The decorative layer created in 1993 during the symposium in Polonne is a clear indication of this. Two female figures, birds, fish, and shells materialize from the abstract forms of the nets. In Lysyk’s artistic world, man and nature coexist harmoniously and complementarily. The artist loves, feels and respects nature, which inspires her creative ideas.

Anna Lysyk: “The warmth of my palms, the warmth of my loved one’s soul, the comfort of the hearth, the heat of the flame that envelops the soft clay. The garden is winter. The trees in labor are at rest. In the labyrinths of sleep, they are hoping for the warmth to come and eternal revival.

The branches of the tree made thin black cracks in the winter vessel. And the last apple dived to the very bottom and remained somewhere there… in the snow. 

In the barrel of iced water, the ice formed a large sharp lens. A white ray of sunlight is powerlessly looking for salvation from the glass circle of magic in vain… 

Day sinks into night, and the blue lanterns of the mirror flicker sadly. Creatures wander among the trees – creatures of strange shadows, icy glitter and rustling dried flowers. Paths flow through the twisted branches and bushes into the gaps, into the abyss of the universe. A dream of nothingness.

You have become fragile, defenseless, winter garden, fragile like our whole world, like a circle of ice from a tub… We are like the creatures of the winter garden. And we dream of warmth and kindness. It is easy to touch the bark of a dented old pear – and a subtle tremor immediately passes through the soul of the living God’s creation.

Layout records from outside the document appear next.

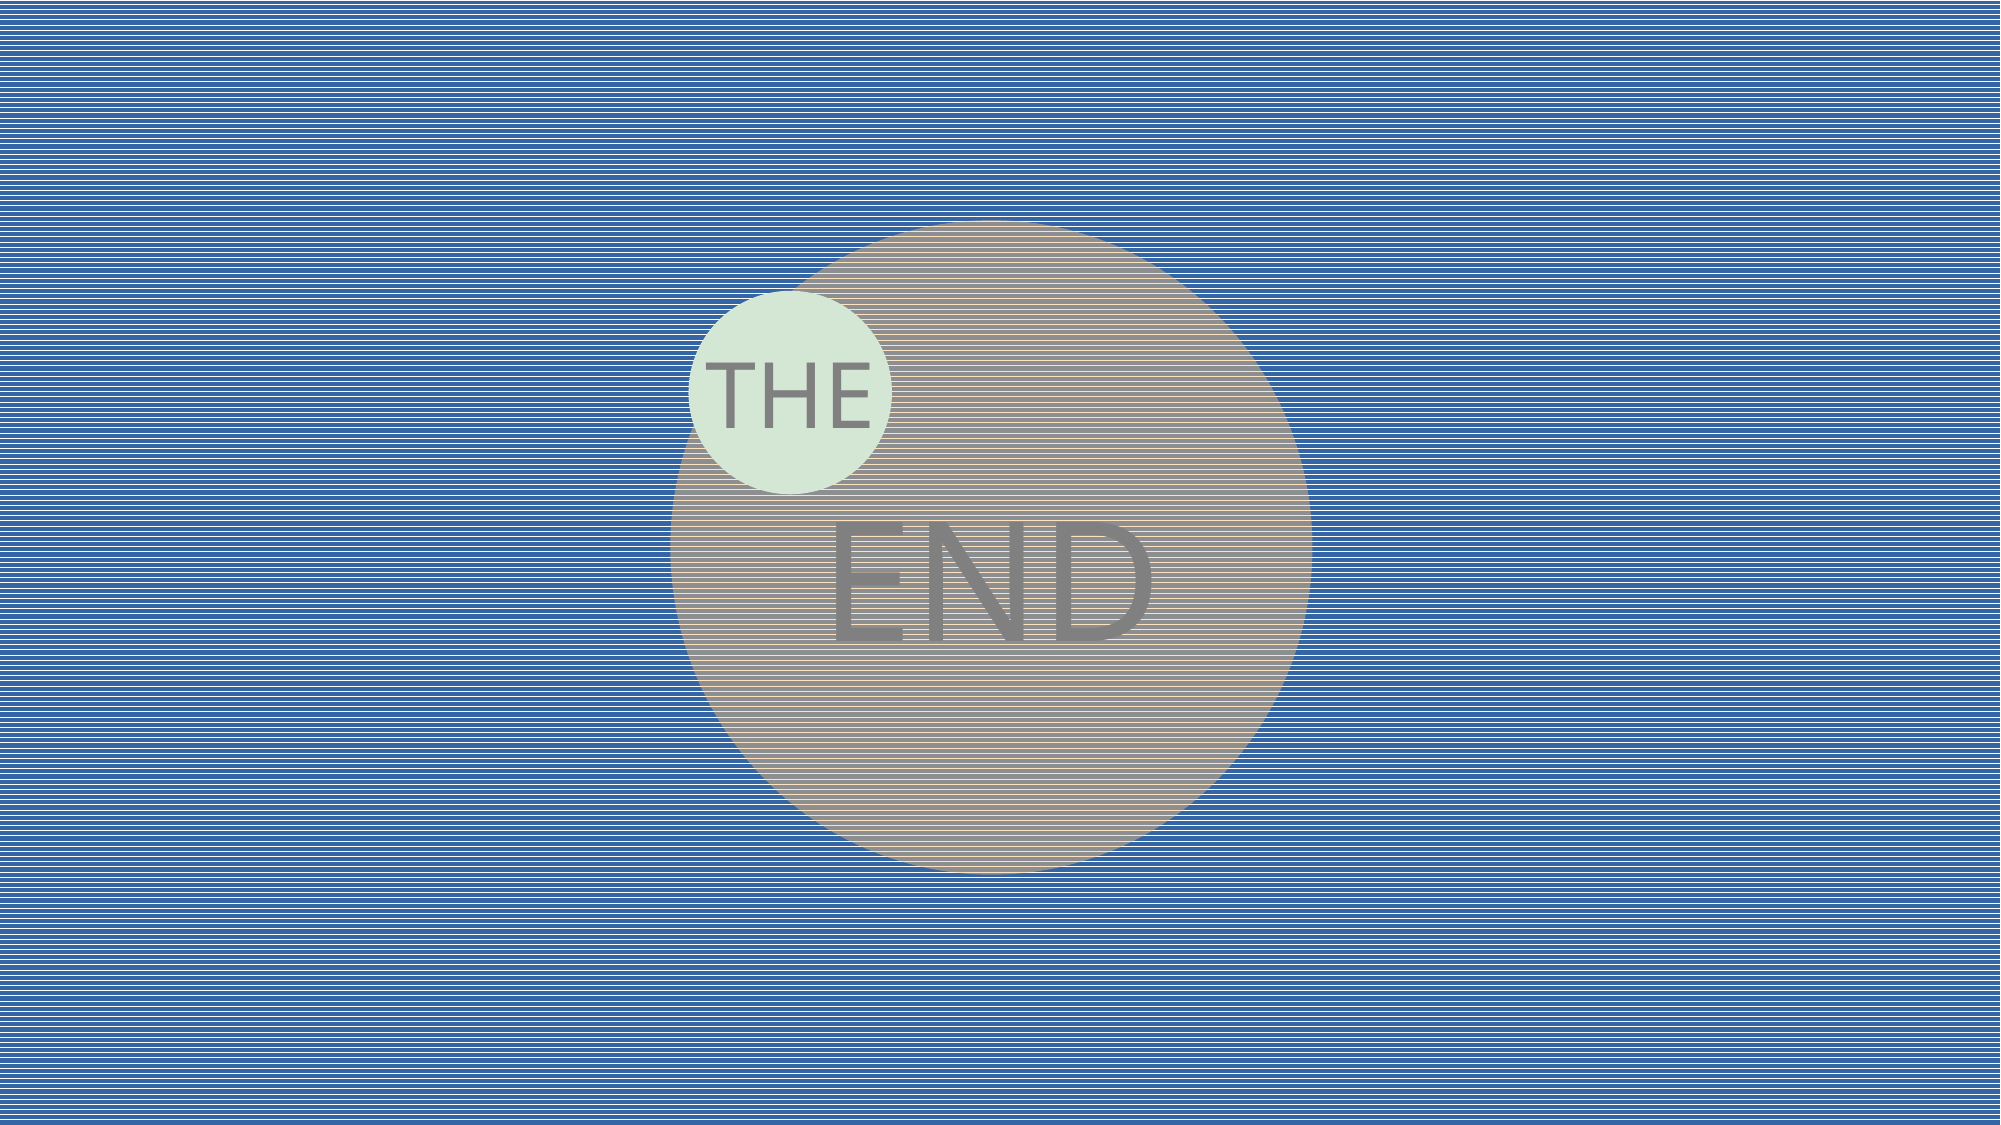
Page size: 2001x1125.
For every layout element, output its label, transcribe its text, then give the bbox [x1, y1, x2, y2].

text_box [680, 220, 1303, 467]
text_box [699, 683, 1284, 875]
text_box END [670, 467, 1313, 683]
text_box THE [682, 329, 899, 455]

We are waiting through the night for awakening and, perhaps, resurrection?”

The embodiment of this white poem by the artist can be considered her work “Animal. The First Snow”. Maybe this is an old pear covered with snow, dreaming of warmth? Perhaps a small animal has found shelter next to it? However, a true artist always leaves room for interpretation, encourages the viewer to reflect on the meaning of life and the transience of time, on who we are and why we came to this world full of life.

In the composition “Snails,” Anna Lysyk created each of the amazing creatures with the characteristic features of human faces. Probably to remind us that these are our smaller brothers, that they also feel pain and need protection. The artist seems to be saying to us: look around, the world is so beautiful and defenseless. We are just an integral part of it. The multi-figure composition is made of chamotte, which has a rough granular texture. But these features of the material did not prevent the artist from creating an exquisite decorative surface, which is used to model the figures of quaint and cute creatures that evoke a kind smile and fascinate with the artist’s skill and brilliant imaginative thinking.

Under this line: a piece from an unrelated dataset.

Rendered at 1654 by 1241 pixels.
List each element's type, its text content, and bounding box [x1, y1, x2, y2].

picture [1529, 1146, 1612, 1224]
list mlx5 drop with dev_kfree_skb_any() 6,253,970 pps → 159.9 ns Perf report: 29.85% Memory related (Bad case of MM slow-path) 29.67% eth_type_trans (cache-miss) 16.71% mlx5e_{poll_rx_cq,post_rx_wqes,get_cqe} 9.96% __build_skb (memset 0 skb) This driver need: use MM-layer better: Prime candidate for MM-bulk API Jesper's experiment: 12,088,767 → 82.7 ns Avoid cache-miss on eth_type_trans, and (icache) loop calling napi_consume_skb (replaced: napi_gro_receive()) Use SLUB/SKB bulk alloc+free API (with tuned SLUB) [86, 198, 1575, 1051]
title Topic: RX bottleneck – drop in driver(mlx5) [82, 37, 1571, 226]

Today, environmental issues have become extremely acute, as the aggressor country is mining, burning, blowing up, and destroying everything in its path. Who knows what those snails would look like if the artist created them today?

FOR REFERENCE: 

Hanna Yevhenivna Lysyk (born on May 08, 1964, Lviv) is a ceramic artist. Daughter of the Honored Artist of Ukraine Oksana Zinchenko (1939) and People’s Artist of Ukraine, laureate of the Taras Shevchenko National Prize Yevhen Lysyk (1930 – 1991). Member of the National Union of Artists of Ukraine (1995). Graduated from the Lviv Institute of Applied and Decorative Arts (1987). She worked at the Lviv Experimental Ceramic and Sculpture Factory. Since the mid-1990s, she has been working as an artist. She is a Gaude Polonia scholarship holder of the Ministry of Culture of Poland (Wrocław, 2005). Since the 1990s, she has participated in regional, national, and international art exhibitions, including the Republican Symposium and the exhibition “Ceramics – 93” organized by the KhRMA (1993).